Passano attraverso i corpi in marcia senza imporsi, lasciando ad essi solo la possibilità di ricomporsi
in captazioni istantanee.


























































Estratti Video
Un uomo proiettato contro un muro-schermo, esegue una composizione per violino di fronte alla facciata di un edificio costruito in stile modernista da Moser Gitai a Zurigo. Il fotogramma é estratto dal film in realizzazione di Gitai: “ Lullaby to my father”: un lungometraggio sul suo percorso, un ritorno alla sua
non-memoria e, attraverso quella, alle tracce semi-cancellate della storia diasporica del popolo ebraica. Un canto lento, ripetitivo e cadenzato, una nenia o filastrocca per ritrovarlo;


missiva senza nome, lettera inviata ma non perduta, senza indirizzo . “Mio padre è un’assenza in questo film, una sedia vuota. E’ morto quarant’anni fa, ho dimenticato il colore della sua voce, non posso falsamente umanizzarlo.”




Avanzando, la musica risuonerebbe contro i muri, contro la proiezione degli edifici ripresi nel silenzio del
travelling filmico, edifici d’Auschwitz costruiti all’epoca nazista per le parate del regime.
Sarebbero quasi irriconoscibili nel controluce dello spazio reale apparendo come un’impronta rovesciata impressa su una parete lasciata allo stadio grezzo,
aprendosi in macchie informi e striature, incrostazioni di vernice o minuscoli solchi deformandosi fino al suolo.
 Poi l’immagine terminerebbe e tornerebbero i muri nudi in ombra,
e ancora, le ombre degli edifici comincerebbero a profilarsi, minacciose, nel piano-sequenza cinematografico.

Terza stazione: il prologo di “Berlino Gerusalemme” girato nel 1989.

Paesaggi immobili, un violinista, attori che si avvicinano alla cinepresa,
un’esplosione di risate amare e grottesche insieme.
Una suonatrice di fisarmonica e un canto d’amore triste, operai scandendo slogan rivoluzionari,
bandiere rosse.
Visi ricoperti d’uno spesso strato di maquillage bianco, piume, visi- maschera, abiti di scena.
Il quadro vivente composto dai danzatori di Wuppertal è ispirato ai volti espressionisti del dipinto di Grotz, “I pilastri della società”, dai tratti deformati, esasperati, anti-realisti.
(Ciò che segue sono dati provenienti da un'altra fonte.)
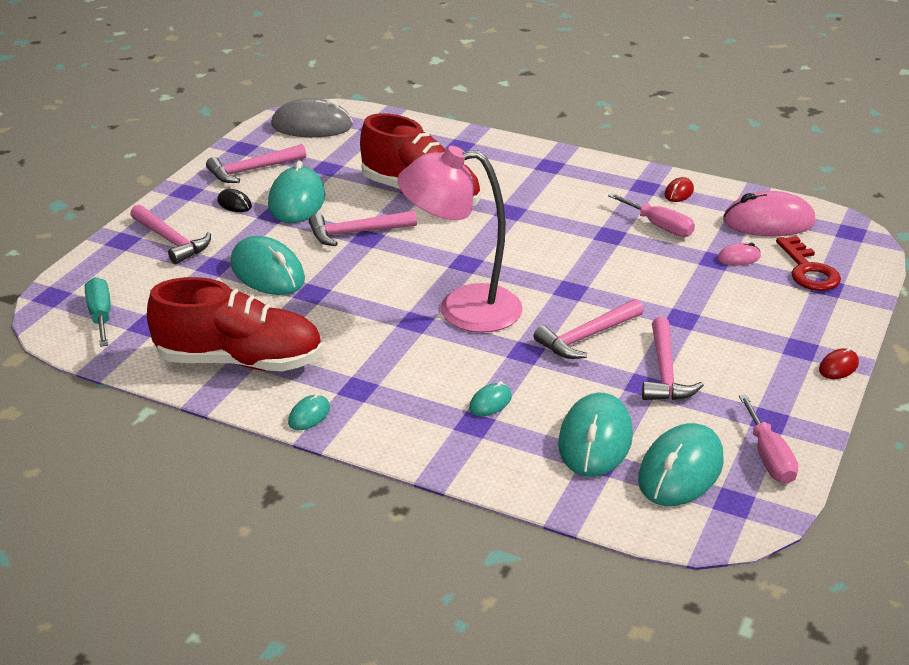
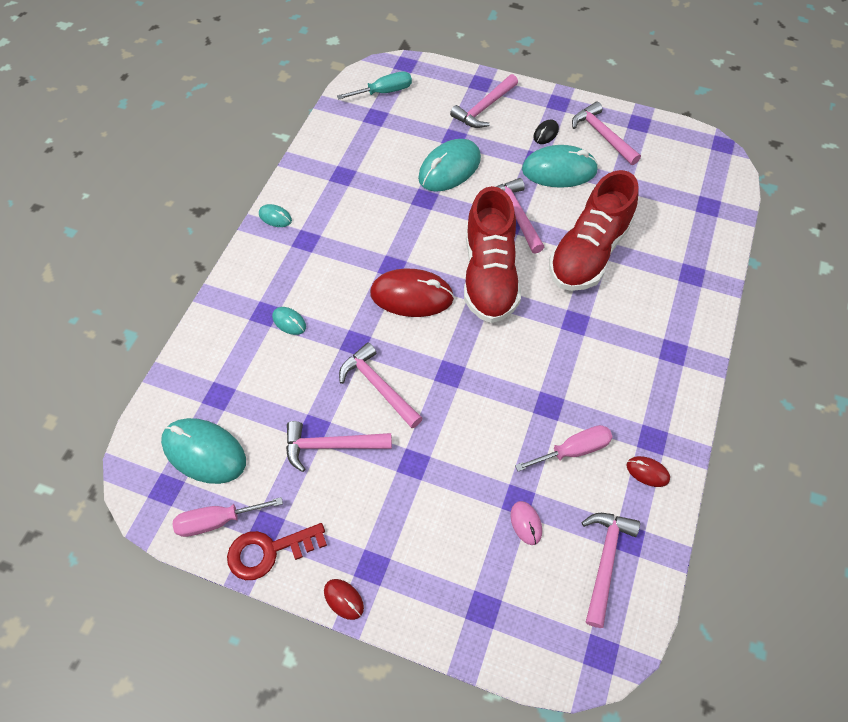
camera: 85 degrees right, 25 degrees up
(240, 361) = (335, 171): red shoe -> red shoe (489, 275)
(312, 126) = (694, 162): grey mouse -> none
(462, 309) = (412, 295): pink lamp -> red mouse
(595, 440) = (243, 393): turquoise mouse -> none
(659, 226) = (573, 450): pink screwdriver -> pink screwdriver turned 150 degrees counterclockwise
(768, 222) = (605, 561): pink mouse -> pink hammer
(808, 270) = (512, 593): red key -> red key (269, 551)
Una coppia danza, la donna con il volto puntato a terra è portata dall’uomo. Maschere-clown di uomini e donne; sono i personaggi decadenti, ferocemente deformati dai volti cinici, pieni di ipocrita connivenza con il potere. Sono i testimoni taciti che popolano la società tedesca della repubblica di Weimar, a metà risucchiati, già, dal vortice che sarebbe divenuto la politica del regime nel giro di pochi anni.


Captazioni sonore e visive :

Voci in lingua tedesca negli estratti video di “Lullaby to my father” ,
lettura degli atti dell’accusa da parte degli ufficiali nazisti, estratti del processo in piano fisso.
La sentenza di condanna pronunciata in una lingua dura, implacabile, senza intercessione.
Strepiti, grida, voci schiamazzanti per la campagna del partito neo-fascista in Italia in“In nome del duce.”
Musica di violino, un concerto di Lizt, colonne sonore provenienti da altri video.
I passi, il rimbombo dei piedi al suolo, i silenzi improvvisi, la sequenza muta girata ad Auschwitz.
Le voci dei visitatori, i rumori delle macchine, l’avvio e l’arresto delle proiezioni.
La cantilena jiddish dal suono cadenzato, tenue e ripetitivo.

“Free zone”: l’esposizione del viso in primo piano, nudità, solitudine, svelamento;
il volto femminile di profilo guardando fuori dal finestrino;
silenzio, lacrime e, ancora, il ritornello cadenzato proseguendo sullo sfondo.